Si nous voulons vraiment sortir de l’impasse politique dans laquelle nous nous trouvons, il est temps d’envisager une Constitution adaptée à nos besoins, mais surtout à l’attente des Haïtiens qui en ont assez d’être dirigés par une classe politique qui ne les représente pas. Il ne s’agit pas simplement de réformer l’existant, mais de repenser en profondeur la structure même de notre régime politique.

Premièrement, le rôle du Sénat doit être réexaminé. Actuellement, cette institution coûte cher au pays sans produire de résultats tangibles. Dans un pays comme Haïti, où les ressources sont limitées, il est difficile de justifier l’existence d’une chambre haute qui siphonne les finances publiques sans contribuer de manière significative à l’amélioration des conditions de vie des citoyens.
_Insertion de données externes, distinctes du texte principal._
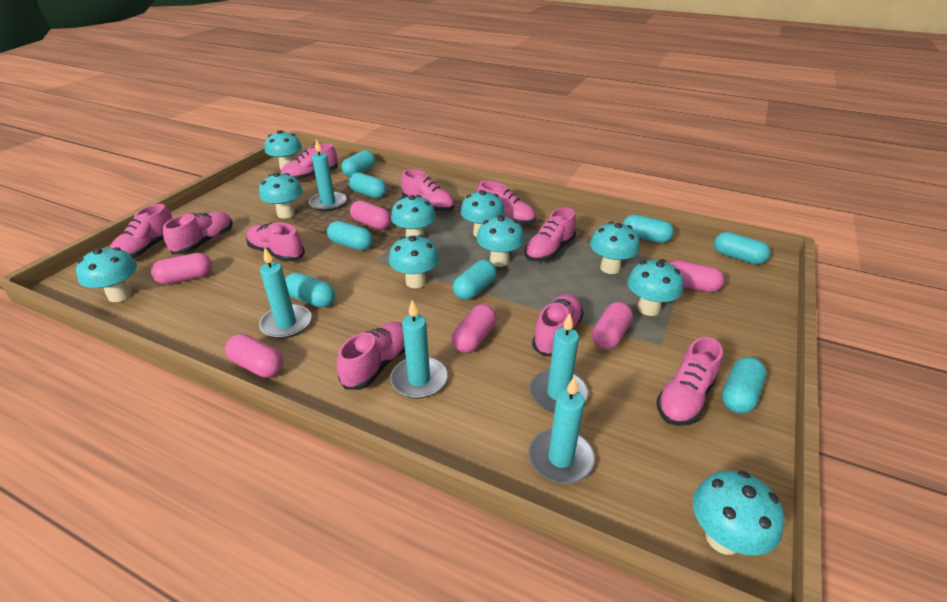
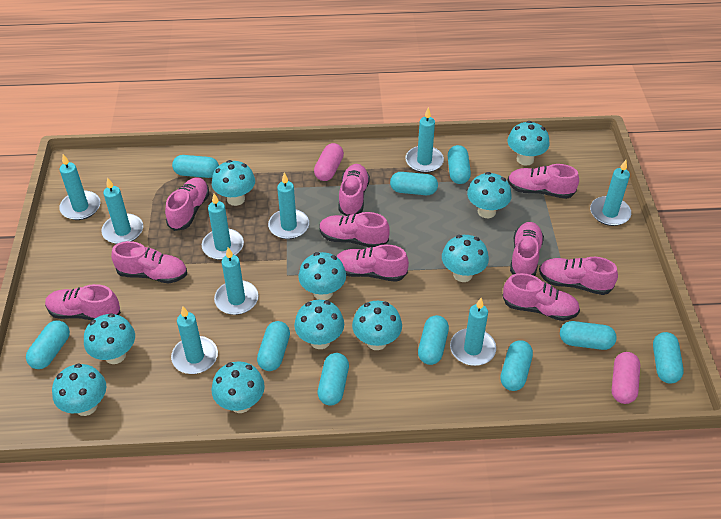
pink capsule: [151,253,212,284] [225,334,283,378] [350,200,391,229] [452,304,496,353] [592,302,633,350] [669,260,724,292] = 6 -> [314,143,344,181] [612,352,640,404] = 2
turquoise candle: [259,248,311,339] [309,139,347,211] [390,300,447,399] [529,313,588,413] [529,376,595,484] = 5 -> [59,154,100,220] [101,177,143,244] [171,306,218,374] [202,193,244,260] [214,247,259,315] [268,173,309,239] [405,107,444,173] [450,298,496,366] [590,160,631,226] = 9
turquoise capsule: [285,272,335,308] [327,221,373,250] [341,150,375,176] [349,172,387,198] [453,260,496,300] [623,215,674,243] [714,232,770,264] [722,357,767,414] = 8 -> [26,320,70,369] [172,155,219,178] [257,321,290,371] [317,353,349,405] [390,172,438,195] [418,315,449,365] [448,145,471,184] [500,340,533,391] [560,321,617,350] [653,332,684,383] = 10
La suppression pure et simple du Sénat pourrait être envisagée, ou du moins une refonte majeure de son fonctionnement, en réduisant ses effectifs ou en limitant ses pouvoirs.

Deuxièmement, tous les constitutionnalistes s’accordent pour dire qu’il est important de renforcer le rôle du Président, tout en veillant à ce qu’il soit redevable de ses actions. Actuellement, le Président de la République a tendance à blâmer le Parlement, en particulier le Sénat, pour les blocages et les échecs. Si nous voulons un leader capable de prendre des décisions rapides et efficaces, nous devons aussi mettre en place des mécanismes de contrôle stricts. Le Président doit rendre des comptes non seulement au Parlement, mais aussi directement au peuple. Cela pourrait se traduire par la mise en place de référendums (comme en Suisse) ou d’outils de contrôle citoyen permettant aux Haïtiens de s’exprimer directement sur les grandes décisions politiques.

Une autre option serait de repenser la durée du mandat présidentiel et les modalités de renouvellement. Plutôt que de prolonger les mandats ou de permettre des réélections multiples, une période fixe plus courte, combinée à une obligation de rendre des comptes à mi-mandat, pourrait être envisagée. Cela permettrait d’éviter la concentration du pouvoir tout en garantissant une continuité nécessaire pour mettre en œuvre des réformes.

Enfin, il est essentiel de créer un cadre institutionnel où les citoyens eux-mêmes jouent un rôle central. Il ne suffit pas de créer des institutions si celles-ci ne permettent pas une participation active de la population. La décentralisation pourrait être une piste à explorer. Au lieu de concentrer tout le pouvoir à Port-au-Prince, les collectivités locales pourraient jouer un rôle plus important dans la gestion des affaires courantes. Cela permettrait de rapprocher les décideurs des préoccupations des citoyens, tout en stimulant une démocratie plus participative et plus ancrée dans les réalités locales.

La nouvelle Constitution haïtienne doit indéniablement refléter les aspirations d’un peuple qui cherche avant tout la paix, la stabilité et le développement. Les Haïtiens ne veulent plus de gouvernements inefficaces et corrompus ni d’institutions bureaucratiques qui ne servent qu’à enrichir une élite politique déconnectée. Nous avons besoin d’un système qui permette à chaque citoyen de se sentir représenté, qui offre des mécanismes de contrôle efficaces et transparents, et qui assure une véritable justice sociale. Le chemin est encore long certes, mais il est temps pour nous de prendre en main notre destinée et de créer une démocratie véritablement haïtienne, une démocratie qui fonctionne pour le bien de tous les Haïtiens, et pas seulement pour quelques nantis.